▸ **Dataset entries**:
+++++
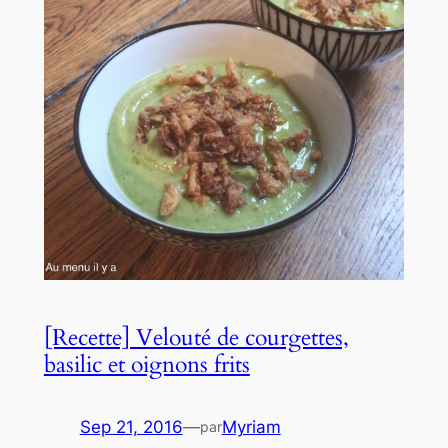
[Recette] Velouté de courgettes,
basilic et oignons frits
Sep 21, 2016
—
Myriam
par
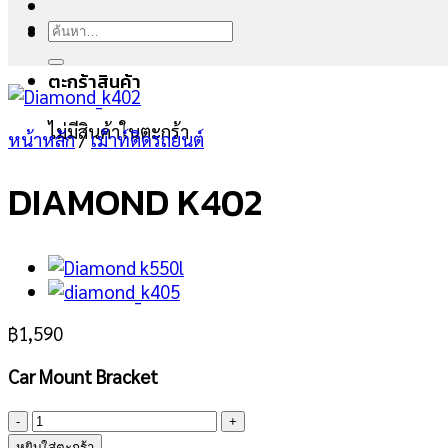
ค้นหา:
ตะกร้าสินค้า
ไม่มีสินค้าในตะกร้า
หน้าหลัก
/
เม้าท์ติดรถยนต์
DIAMOND K402
฿
1,590
Car Mount Bracket
จำนวน
DIAMOND
หยิบใส่ตะกร้า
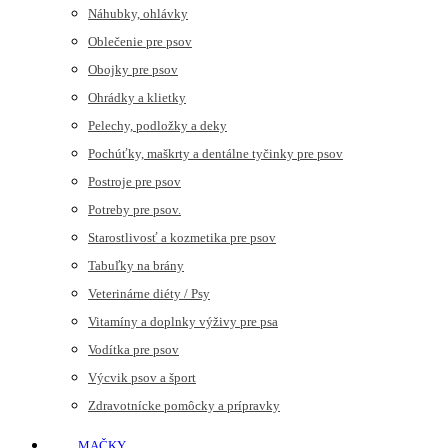
Náhubky, ohlávky
Oblečenie pre psov
Obojky pre psov
Ohrádky a klietky
Pelechy, podložky a deky
Pochúťky, maškrty a dentálne tyčinky pre psov
Postroje pre psov
Potreby pre psov.
Starostlivosť a kozmetika pre psov
Tabuľky na brány
Veterinárne diéty / Psy
Vitamíny a doplnky výživy pre psa
Vodítka pre psov
Výcvik psov a šport
Zdravotnícke pomôcky a prípravky
MAČKY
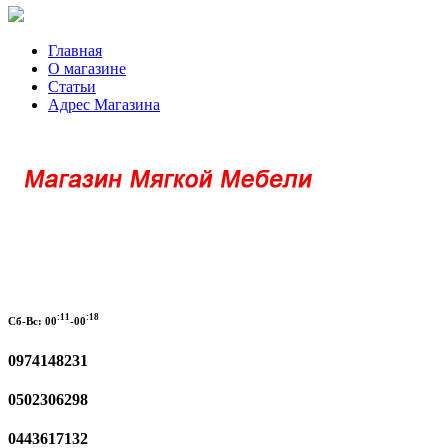
Главная
О магазине
Статьи
Адрес Магазина
:11
:18
Сб-Вс:
00
-00
0974148231
0502306298
0443617132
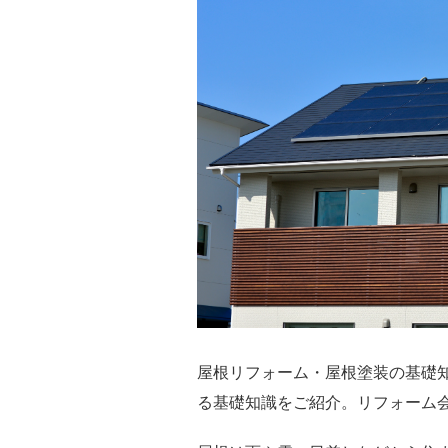
屋根リフォーム・屋根塗装の基礎
る基礎知識をご紹介。リフォーム会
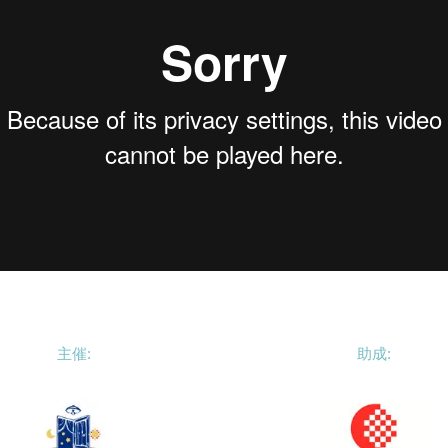
主催:
助成:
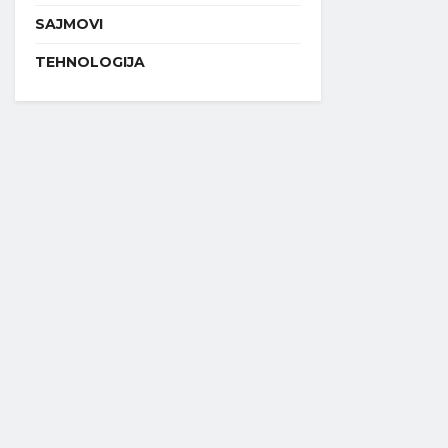
SAJMOVI
TEHNOLOGIJA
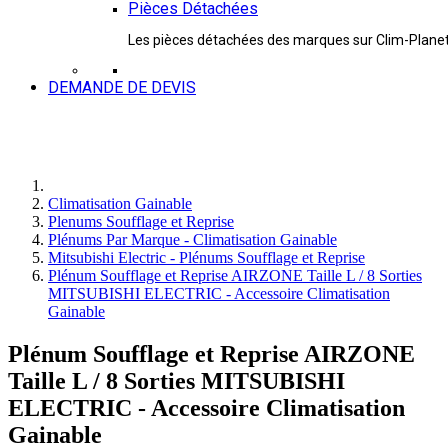
Pièces Détachées
Les pièces détachées des marques sur Clim-Plane
DEMANDE DE DEVIS
Climatisation Gainable
Plenums Soufflage et Reprise
Plénums Par Marque - Climatisation Gainable
Mitsubishi Electric - Plénums Soufflage et Reprise
Plénum Soufflage et Reprise AIRZONE Taille L / 8 Sorties
MITSUBISHI ELECTRIC - Accessoire Climatisation
Gainable
Plénum Soufflage et Reprise AIRZONE
Taille L / 8 Sorties MITSUBISHI
ELECTRIC - Accessoire Climatisation
Gainable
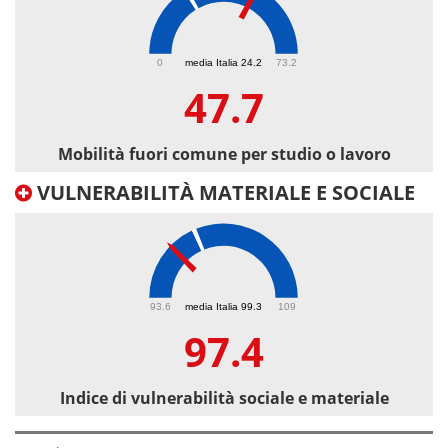
47.7
0
media Italia 24.2
73.2
47.7
Mobilità fuori comune per studio o lavoro
VULNERABILITÀ MATERIALE E SOCIALE
97.4
93.6
media Italia 99.3
109
97.4
Indice di vulnerabilità sociale e materiale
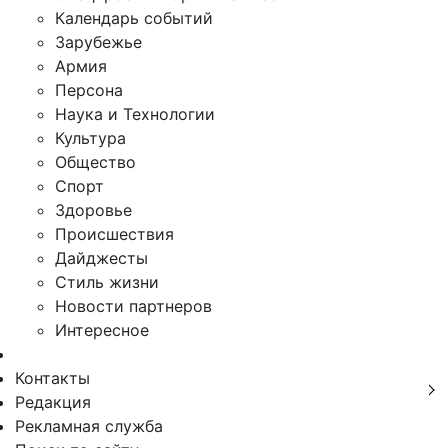
Календарь событий
Зарубежье
Армия
Персона
Наука и Технологии
Культура
Общество
Спорт
Здоровье
Происшествия
Дайджесты
Стиль жизни
Новости партнеров
Интересное
Контакты
Редакция
Рекламная служба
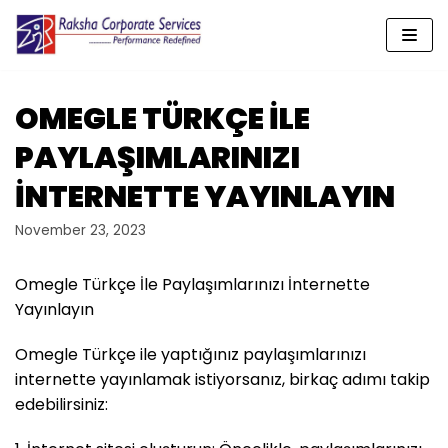
Skip
to
content
OMEGLE TÜRKÇE İLE
PAYLAŞIMLARINIZI
İNTERNETTE YAYINLAYIN
November 23, 2023
Omegle Türkçe İle Paylaşımlarınızı İnternette
Yayınlayın
Omegle Türkçe ile yaptığınız paylaşımlarınızı
internette yayınlamak istiyorsanız, birkaç adımı takip
edebilirsiniz:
+++++
Looking at the records above, state the number of lines where the word "Gainable" occurs, and write nothing beyond it.

4